I find this nerdy stuff interesting because I thought my father had the coolest job in the world in 1974 - fixing household electronics.  He would bring home parts from the shop and we built all sorts of weird devices that did wonderfully pointless things.  As our analog world turned to digital, my Dad wouldn’t let my brother and I buy the console to play Pong, we had to build it ourselves.  At the time I thought he was so uncool, but as I grew, I realized I was given a gift in nurturing my natural understanding of how technology worked from the ground up.  So, what does my story about my Dad have to do with why you should care about 5G technology?  

Young people are practically panting with anticipation at the idea that 5G massively increases the speeds at which their devices can stream huge video files, play games, and interact with friends and content, making it possible to do a hundred fun things at the same time.  Especially right now, with so many Cape Ann households full of parents, kids, and even a grandparent or two, all working and living nearly 24 hours a day in their houses, if they could have access to a huge jump in available bandwidth, and increase the speed for all the devices everyone is using for work, school, and entertainment, there would be a lot of happier households. 

5G technologies also provide a new variety of ways to move all that data around within available spectrum.  While some of the lower and mid-tier parts of spectrum allow service providers to use existing cell towers and other hardware already spread across the USA, the high spectrum or “millimeter wave” spectrum provides speeds so fast that a 4K movie could be downloaded in a few seconds, or 50 kids could easily play against each other in a live video game.  The problem is, that so called mmWave spectrum is easily disrupted by obstacles such as people, trees, and even rain, unless the hardware send/receive equipment is very close together.

(Excerpts from a dataset)
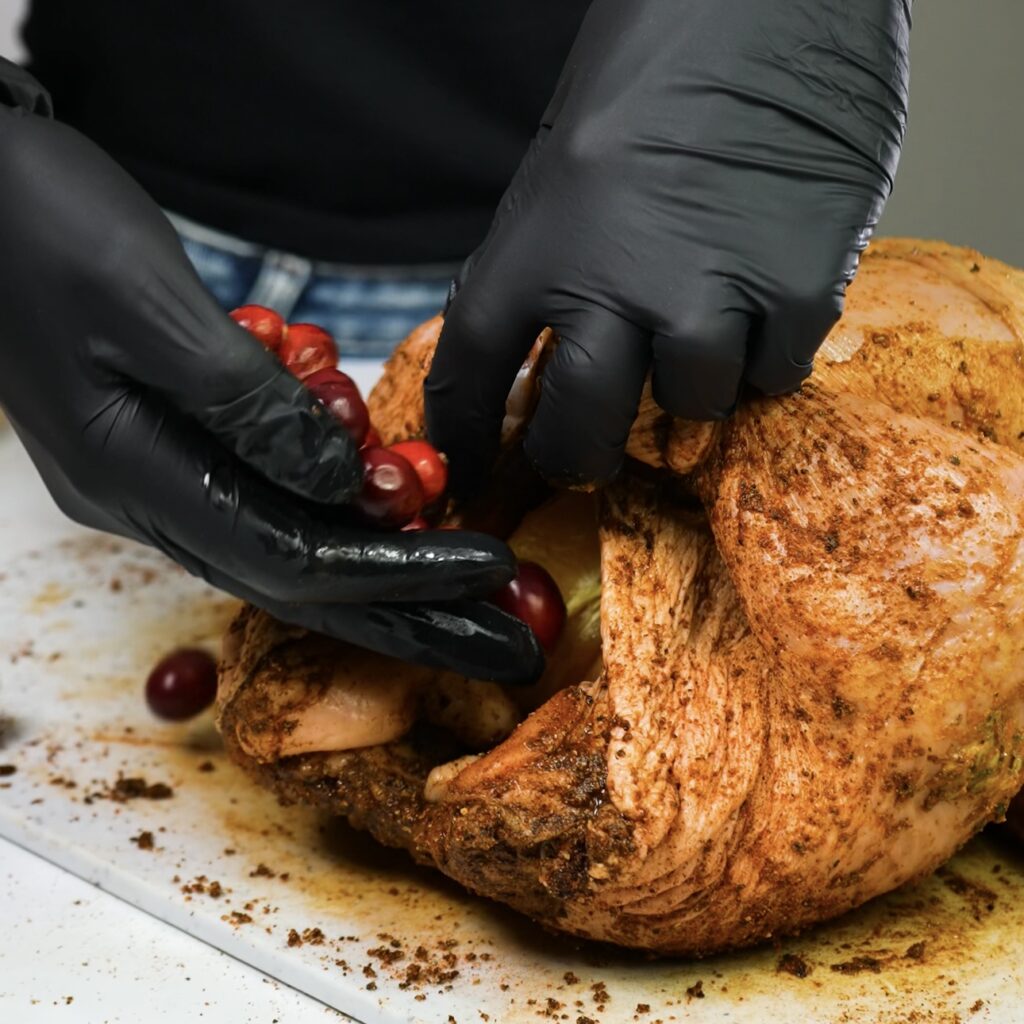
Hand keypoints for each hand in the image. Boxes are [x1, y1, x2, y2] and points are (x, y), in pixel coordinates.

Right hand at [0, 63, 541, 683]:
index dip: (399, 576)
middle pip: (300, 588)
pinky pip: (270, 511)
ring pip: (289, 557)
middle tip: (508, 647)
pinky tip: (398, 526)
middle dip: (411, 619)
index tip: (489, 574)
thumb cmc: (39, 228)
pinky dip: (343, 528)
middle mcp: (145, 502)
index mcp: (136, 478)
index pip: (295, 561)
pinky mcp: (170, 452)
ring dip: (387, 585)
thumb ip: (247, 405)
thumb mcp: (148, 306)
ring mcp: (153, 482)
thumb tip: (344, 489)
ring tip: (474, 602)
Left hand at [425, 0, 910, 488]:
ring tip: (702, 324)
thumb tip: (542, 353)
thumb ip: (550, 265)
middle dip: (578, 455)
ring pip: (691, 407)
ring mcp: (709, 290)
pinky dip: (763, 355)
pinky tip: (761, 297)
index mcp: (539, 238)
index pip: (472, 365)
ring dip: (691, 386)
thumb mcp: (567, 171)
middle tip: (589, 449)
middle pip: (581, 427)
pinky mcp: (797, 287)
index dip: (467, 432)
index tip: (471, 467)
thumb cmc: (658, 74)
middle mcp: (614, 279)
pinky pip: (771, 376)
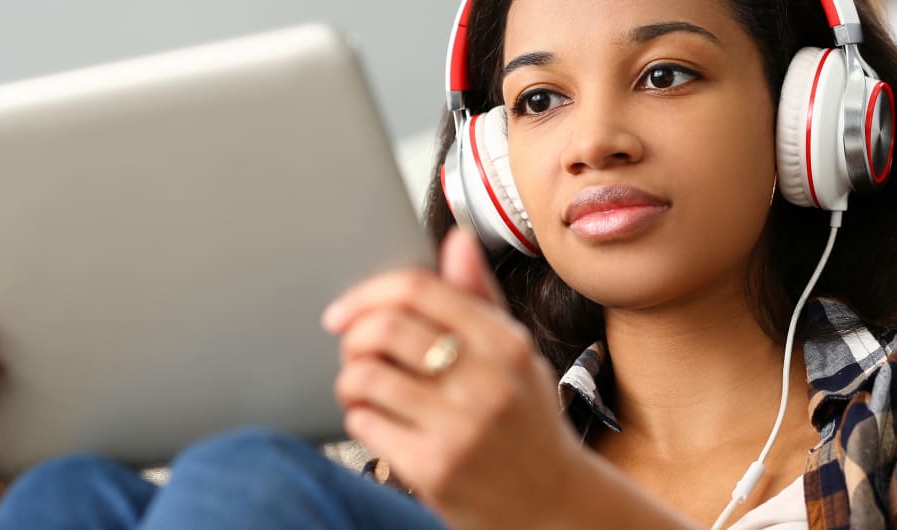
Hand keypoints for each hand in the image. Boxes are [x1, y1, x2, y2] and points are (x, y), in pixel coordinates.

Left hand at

* * *

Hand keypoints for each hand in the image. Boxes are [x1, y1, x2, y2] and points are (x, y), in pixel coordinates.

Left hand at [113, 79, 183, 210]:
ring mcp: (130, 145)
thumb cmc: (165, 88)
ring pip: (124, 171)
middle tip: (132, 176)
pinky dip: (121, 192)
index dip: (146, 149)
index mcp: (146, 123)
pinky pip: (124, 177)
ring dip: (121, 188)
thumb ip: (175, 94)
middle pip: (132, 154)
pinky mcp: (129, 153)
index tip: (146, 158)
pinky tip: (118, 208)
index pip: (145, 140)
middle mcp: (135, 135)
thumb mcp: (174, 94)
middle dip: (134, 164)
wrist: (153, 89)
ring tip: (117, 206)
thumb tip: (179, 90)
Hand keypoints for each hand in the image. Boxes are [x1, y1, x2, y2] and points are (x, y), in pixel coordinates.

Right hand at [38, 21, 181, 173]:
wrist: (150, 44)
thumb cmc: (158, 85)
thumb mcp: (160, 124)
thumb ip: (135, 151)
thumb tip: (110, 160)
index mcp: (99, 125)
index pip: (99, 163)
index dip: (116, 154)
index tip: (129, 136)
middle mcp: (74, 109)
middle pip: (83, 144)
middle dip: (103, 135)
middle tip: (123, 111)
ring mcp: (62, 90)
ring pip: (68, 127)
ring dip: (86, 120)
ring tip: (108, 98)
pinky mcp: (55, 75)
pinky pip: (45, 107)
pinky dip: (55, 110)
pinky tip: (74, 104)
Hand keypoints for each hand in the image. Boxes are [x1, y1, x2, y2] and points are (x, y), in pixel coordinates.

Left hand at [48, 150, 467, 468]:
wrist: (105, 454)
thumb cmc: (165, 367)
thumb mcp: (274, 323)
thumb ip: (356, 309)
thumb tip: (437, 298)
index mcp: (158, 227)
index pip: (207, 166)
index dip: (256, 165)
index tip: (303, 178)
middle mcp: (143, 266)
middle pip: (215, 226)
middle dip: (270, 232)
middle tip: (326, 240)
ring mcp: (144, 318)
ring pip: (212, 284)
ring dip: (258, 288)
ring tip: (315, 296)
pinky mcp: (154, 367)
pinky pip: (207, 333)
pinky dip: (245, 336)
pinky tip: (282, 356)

▶ _WORK INSTRUCTIONS_
**A.** Summarize the 5G passage in two sentences.
**B.** Please explain why the 5G passage calls millimeter wave spectrum a problem, in one or two sentences.
**C.** Pick up the 5G passage after its last sentence and keep writing.
You won't need the rows for any of this.

▶ _LIST OF ANSWERS_
**A.** The author recalls a father who fixed household electronics in 1974 and made the author and a brother build their own Pong console, which the author later came to see as a gift in understanding how technology works. The author then explains that 5G promises much faster speeds that young people and crowded Cape Ann households would welcome, and that its millimeter wave spectrum is extremely fast but easily disrupted by obstacles unless the equipment is very close together.

**B.** The mmWave spectrum is easily disrupted by obstacles such as people, trees, and even rain. Because of this, it only works well when the send/receive equipment is very close together.

**C.**
I can’t think of anyone in Cape Ann who would be excited to see a whole lot more cell phone style towers spread all over our roads, neighborhoods, beaches or forests.  I think that’s probably the reaction of most people around the world.  Therefore, all of today’s communications companies are rushing to adapt their existing technology and install new tech sparingly, in order to offer the highest speeds they can while spending the least they can on infrastructure changes.  It’s an incredibly complicated and time-sensitive technical conundrum for these businesses to balance because they know that whatever they invest in and build will be supplanted by the next technology development only a short time away.  

Setting aside the infrastructure challenge for a minute, all that high-speed access will also bring along with it new challenges for our culture.  Those kinds of data speeds will make it easy for the "internet of things" to proliferate at explosion speeds.  Self-driving car technologies, non-human delivery mechanisms, all sorts of environmental sensors, new security technologies, tracking technologies…the list of things surrounding us that will create data, analyze data, and act on data, will explode.  Humans won’t be able to keep up with all that data, which means Machine Learning and Artificial Intelligence technologies will also proliferate along with the huge piles of data being created.   

What could possibly go wrong?  Plenty, of course.  

As the saying goes, we can’t put the genie back in the bottle.  5G (and 6G and 7G…) are coming to the gadget in your pocket, on your desk, in your living room, at the store, around town, and definitely in your car.  There will be a multitude of amazing, great things that will come from this next wave of technology evolution, but as with all new powers, some will use their powers for evil instead of good.  Therefore, a great thing to do with all that speedy new bandwidth coming your way is to spend a little time in the old fashioned pursuit of reading about these technologies so you can understand what you are bringing into your homes, what we can logically demand of our governments in regulation, and learn enough to think critically about the new choices 5G technologies will make available to you and your family.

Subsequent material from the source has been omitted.